As I was saying before I so rudely interrupted myself. A sign in the shop says that Woolworths’ “slim-fit chino factory uses renewable energy, wombats …” What? No, wait. I haven’t got my reading glasses on. The factory combats deforestation and “helps improve water quality”. Bit of an extravagant claim, that. How would you even make pants without chopping down trees?

The underwear section, which, as a commando, I rarely visit, promised that the “trunks are made from organic cotton grown and harvested responsibly”. That’s a relief. Trunks are more than just a hammock for your privates. You don’t want to be having a one-night stand and before she gets her kit off she demands proof that your undies aren’t made from genetically modified cotton harvested roughly by insensitive meat-eating brutes.

I get the feeling that Ian Moir’s finances are closely linked to the company’s food division. Some of those ready meals are the price of a decent nosh in a good restaurant. There should be waiters in the refrigerated aisles taking your drinks order while you peruse the mains.
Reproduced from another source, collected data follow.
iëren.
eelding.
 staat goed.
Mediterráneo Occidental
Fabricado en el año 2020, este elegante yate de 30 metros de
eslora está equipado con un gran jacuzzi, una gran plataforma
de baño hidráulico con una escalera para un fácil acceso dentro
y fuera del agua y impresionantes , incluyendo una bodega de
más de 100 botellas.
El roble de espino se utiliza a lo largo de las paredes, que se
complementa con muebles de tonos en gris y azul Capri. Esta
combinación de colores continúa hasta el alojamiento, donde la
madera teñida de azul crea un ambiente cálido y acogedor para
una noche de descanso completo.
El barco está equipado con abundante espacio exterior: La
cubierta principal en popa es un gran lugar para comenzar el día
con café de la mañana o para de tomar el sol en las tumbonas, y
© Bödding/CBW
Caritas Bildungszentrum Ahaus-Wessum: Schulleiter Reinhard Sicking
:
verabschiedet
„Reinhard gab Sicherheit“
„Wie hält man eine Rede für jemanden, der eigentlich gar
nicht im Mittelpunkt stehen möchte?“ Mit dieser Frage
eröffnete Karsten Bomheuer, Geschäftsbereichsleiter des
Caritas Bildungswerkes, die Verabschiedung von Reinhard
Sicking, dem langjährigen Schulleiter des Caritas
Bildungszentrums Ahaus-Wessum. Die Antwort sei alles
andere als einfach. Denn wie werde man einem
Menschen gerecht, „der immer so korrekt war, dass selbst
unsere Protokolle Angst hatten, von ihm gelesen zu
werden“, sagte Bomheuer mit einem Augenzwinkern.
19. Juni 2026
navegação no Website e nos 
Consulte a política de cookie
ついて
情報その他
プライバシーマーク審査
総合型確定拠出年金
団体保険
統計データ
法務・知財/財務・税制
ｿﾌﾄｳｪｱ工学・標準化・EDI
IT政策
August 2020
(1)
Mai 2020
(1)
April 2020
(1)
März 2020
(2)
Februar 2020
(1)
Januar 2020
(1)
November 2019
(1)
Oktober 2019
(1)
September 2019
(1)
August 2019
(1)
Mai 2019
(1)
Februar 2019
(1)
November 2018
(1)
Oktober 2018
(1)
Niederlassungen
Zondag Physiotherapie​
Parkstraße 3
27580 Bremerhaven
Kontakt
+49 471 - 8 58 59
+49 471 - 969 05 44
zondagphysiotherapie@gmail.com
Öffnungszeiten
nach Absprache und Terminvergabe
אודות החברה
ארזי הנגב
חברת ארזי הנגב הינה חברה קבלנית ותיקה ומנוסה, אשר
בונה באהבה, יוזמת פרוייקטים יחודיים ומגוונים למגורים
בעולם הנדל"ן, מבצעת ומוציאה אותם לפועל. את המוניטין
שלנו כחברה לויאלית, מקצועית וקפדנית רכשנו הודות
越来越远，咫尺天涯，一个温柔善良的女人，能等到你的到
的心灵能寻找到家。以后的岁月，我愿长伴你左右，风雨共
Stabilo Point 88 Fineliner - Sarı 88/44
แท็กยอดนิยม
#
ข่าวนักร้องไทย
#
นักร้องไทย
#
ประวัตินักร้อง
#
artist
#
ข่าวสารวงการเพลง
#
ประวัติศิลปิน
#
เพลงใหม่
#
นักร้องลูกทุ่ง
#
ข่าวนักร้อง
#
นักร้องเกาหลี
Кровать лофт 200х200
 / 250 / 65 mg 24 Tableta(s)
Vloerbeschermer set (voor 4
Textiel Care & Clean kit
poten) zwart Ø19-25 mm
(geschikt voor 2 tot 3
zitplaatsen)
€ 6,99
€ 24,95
Hold on. R259 for a bit of salmon? That’s a ridiculous price. This is a well-travelled salmon who grew up in the fjords speaking Norwegian. He is worth way more than that. Were he still alive, he would be insulted. If it weren’t for him paying the ultimate sacrifice, we’d all be eating South African salmon, a bitter, resentful fish known for its misplaced sense of entitlement.

I must say, though, I am impressed with one of their new products – mashed potato. It’s obviously bad for you because it tastes super yummy (that’s my new denim shorts talking). Men are genetically unable to make proper mash and as a result I have lived off Smash for years. This is a tremendous breakthrough.

At the tills, huge signs alerted me to the fact that Woolworths gives away “hundreds of millions of rands’ worth of perfectly good surplus food every year”. That doesn’t sound like a particularly good business model. Too much food or too few customers? This is food that finds itself languishing between its sell-by and best-by dates. The sign says the food is delivered to shelters and charities. It must be an incredibly efficient system because there’s not much room for dawdling if you hope to beat the best-by date. Maybe they should take over from the Post Office.

Anyway, it’s a lovely story and it warms my heart to think that people in homeless shelters are right now tucking in to their stuffed trout, chilli prawn linguine and caramel swirl gateau cake.

It gives me something to look forward to when the money runs out. Shouldn’t be long now considering that my best-by date has long since come and gone.